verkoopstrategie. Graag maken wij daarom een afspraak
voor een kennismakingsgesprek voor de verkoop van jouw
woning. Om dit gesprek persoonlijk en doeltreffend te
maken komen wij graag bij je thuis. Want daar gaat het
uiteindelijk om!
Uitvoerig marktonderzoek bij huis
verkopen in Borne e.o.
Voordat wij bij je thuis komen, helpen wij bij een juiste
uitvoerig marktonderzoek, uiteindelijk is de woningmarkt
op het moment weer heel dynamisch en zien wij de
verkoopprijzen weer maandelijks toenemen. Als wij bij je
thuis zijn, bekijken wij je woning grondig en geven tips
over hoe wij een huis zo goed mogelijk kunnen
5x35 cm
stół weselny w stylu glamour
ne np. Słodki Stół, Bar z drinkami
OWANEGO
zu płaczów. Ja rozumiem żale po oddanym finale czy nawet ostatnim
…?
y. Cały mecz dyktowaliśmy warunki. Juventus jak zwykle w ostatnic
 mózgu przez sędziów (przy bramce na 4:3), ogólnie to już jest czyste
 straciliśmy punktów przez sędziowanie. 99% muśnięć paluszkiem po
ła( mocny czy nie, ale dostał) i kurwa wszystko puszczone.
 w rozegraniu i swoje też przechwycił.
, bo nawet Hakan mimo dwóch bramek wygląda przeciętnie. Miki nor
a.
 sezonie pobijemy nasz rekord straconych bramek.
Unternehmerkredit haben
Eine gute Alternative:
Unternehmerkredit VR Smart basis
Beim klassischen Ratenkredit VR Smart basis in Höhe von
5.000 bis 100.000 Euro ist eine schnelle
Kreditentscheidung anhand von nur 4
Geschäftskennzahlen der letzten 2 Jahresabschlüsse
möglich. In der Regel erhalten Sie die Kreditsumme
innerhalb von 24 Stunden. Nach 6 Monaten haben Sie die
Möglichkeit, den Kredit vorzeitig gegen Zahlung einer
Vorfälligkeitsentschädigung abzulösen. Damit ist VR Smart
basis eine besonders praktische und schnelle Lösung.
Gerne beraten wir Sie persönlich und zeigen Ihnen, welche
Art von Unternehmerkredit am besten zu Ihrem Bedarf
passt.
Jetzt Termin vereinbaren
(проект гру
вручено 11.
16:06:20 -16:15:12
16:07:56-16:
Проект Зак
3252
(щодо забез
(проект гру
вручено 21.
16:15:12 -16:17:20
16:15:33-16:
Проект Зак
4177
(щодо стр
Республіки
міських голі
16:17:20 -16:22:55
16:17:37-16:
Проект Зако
-- -- --
YOUR GOAL: Given the records above, return exactly the lines starting at the line containing "zu płaczów. Ja" and ending at the line containing "(щодо забез", including both.

EXERCISE RESULT:
zu płaczów. Ja rozumiem żale po oddanym finale czy nawet ostatnim
…?
y. Cały mecz dyktowaliśmy warunki. Juventus jak zwykle w ostatnic
 mózgu przez sędziów (przy bramce na 4:3), ogólnie to już jest czyste
 straciliśmy punktów przez sędziowanie. 99% muśnięć paluszkiem po
ła( mocny czy nie, ale dostał) i kurwa wszystko puszczone.
 w rozegraniu i swoje też przechwycił.
, bo nawet Hakan mimo dwóch bramek wygląda przeciętnie. Miki nor
a.
 sezonie pobijemy nasz rekord straconych bramek.
Unternehmerkredit haben
Eine gute Alternative:
Unternehmerkredit VR Smart basis
Beim klassischen Ratenkredit VR Smart basis in Höhe von
5.000 bis 100.000 Euro ist eine schnelle
Kreditentscheidung anhand von nur 4
Geschäftskennzahlen der letzten 2 Jahresabschlüsse
möglich. In der Regel erhalten Sie die Kreditsumme
innerhalb von 24 Stunden. Nach 6 Monaten haben Sie die
Möglichkeit, den Kredit vorzeitig gegen Zahlung einer
Vorfälligkeitsentschädigung abzulösen. Damit ist VR Smart
basis eine besonders praktische und schnelle Lösung.
Gerne beraten wir Sie persönlich und zeigen Ihnen, welche
Art von Unternehmerkredit am besten zu Ihrem Bedarf
passt.
Jetzt Termin vereinbaren
(проект гру
вручено 11.
16:06:20 -16:15:12
16:07:56-16:
Проект Зак
3252
(щодо забез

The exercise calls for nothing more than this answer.